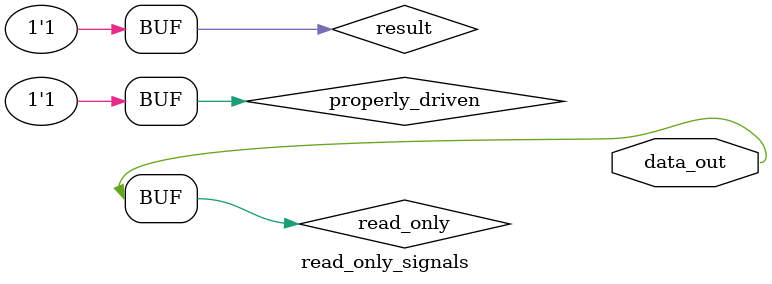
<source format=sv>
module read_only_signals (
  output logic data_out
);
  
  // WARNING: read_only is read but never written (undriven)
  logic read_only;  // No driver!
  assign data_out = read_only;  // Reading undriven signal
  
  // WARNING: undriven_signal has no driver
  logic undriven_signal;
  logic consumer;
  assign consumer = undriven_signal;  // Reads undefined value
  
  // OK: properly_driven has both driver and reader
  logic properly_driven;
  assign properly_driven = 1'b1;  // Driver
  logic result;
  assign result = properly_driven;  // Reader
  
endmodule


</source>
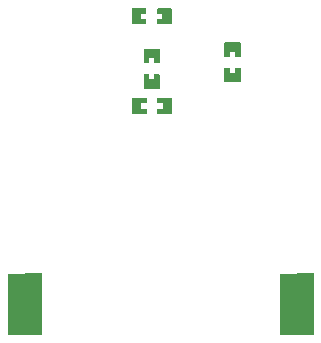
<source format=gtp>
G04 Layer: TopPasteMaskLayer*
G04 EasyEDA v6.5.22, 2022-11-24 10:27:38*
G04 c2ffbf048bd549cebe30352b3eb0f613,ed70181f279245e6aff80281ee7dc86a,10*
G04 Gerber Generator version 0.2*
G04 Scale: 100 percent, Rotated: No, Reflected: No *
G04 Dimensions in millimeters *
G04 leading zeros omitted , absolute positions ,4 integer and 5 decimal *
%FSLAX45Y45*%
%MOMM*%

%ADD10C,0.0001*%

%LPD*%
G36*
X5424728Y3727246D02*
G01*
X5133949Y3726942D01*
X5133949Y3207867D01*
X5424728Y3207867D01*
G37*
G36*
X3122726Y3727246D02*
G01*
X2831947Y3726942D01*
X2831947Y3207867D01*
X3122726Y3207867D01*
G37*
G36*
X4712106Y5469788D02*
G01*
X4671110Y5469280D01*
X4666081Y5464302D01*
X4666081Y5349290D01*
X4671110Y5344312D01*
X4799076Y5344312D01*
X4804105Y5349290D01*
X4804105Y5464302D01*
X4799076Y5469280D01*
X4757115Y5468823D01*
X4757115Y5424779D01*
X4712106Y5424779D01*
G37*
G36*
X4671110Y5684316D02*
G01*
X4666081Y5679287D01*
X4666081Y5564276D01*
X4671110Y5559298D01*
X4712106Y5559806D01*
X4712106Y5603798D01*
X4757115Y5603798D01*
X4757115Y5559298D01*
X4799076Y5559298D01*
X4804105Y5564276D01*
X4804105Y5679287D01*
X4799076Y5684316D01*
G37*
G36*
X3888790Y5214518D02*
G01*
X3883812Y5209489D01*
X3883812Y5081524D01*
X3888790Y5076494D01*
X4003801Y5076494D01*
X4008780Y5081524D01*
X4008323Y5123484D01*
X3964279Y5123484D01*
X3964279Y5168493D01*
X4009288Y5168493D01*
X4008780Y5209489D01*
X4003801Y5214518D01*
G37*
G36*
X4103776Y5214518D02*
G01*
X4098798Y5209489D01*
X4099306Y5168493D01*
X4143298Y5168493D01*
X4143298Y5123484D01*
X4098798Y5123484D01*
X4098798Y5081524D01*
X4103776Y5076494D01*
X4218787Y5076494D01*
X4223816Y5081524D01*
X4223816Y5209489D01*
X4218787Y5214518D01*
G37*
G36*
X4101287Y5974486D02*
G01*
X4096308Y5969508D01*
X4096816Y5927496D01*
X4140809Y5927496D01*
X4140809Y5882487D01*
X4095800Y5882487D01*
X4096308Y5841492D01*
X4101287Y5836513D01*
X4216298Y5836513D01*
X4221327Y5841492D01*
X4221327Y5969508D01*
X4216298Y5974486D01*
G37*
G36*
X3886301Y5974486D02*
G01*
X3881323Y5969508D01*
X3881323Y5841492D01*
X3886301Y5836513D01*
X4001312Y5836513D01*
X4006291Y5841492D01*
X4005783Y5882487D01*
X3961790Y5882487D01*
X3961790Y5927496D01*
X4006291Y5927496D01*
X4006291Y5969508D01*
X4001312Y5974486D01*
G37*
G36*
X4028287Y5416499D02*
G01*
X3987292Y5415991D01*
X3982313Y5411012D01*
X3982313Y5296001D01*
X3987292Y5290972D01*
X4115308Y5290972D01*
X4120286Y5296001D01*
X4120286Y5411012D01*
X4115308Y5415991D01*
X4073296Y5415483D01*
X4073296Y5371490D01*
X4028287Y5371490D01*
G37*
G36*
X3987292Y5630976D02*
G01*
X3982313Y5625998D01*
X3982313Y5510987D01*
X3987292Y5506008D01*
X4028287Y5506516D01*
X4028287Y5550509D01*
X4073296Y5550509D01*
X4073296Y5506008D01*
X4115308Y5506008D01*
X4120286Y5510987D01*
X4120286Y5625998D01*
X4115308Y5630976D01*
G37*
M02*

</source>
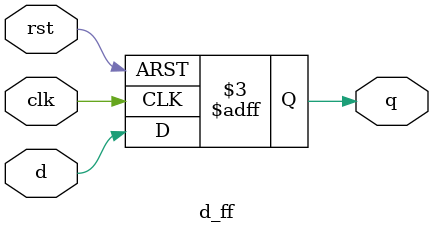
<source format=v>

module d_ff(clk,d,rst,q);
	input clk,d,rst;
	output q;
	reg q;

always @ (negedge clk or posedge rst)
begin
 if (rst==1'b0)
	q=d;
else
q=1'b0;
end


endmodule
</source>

_TASK ITEM_
Go through the entries above, and wherever a line holds the word "result", copy that line.

_THE COMPLETED TASK_
  logic result;
  assign result = properly_driven;  // Reader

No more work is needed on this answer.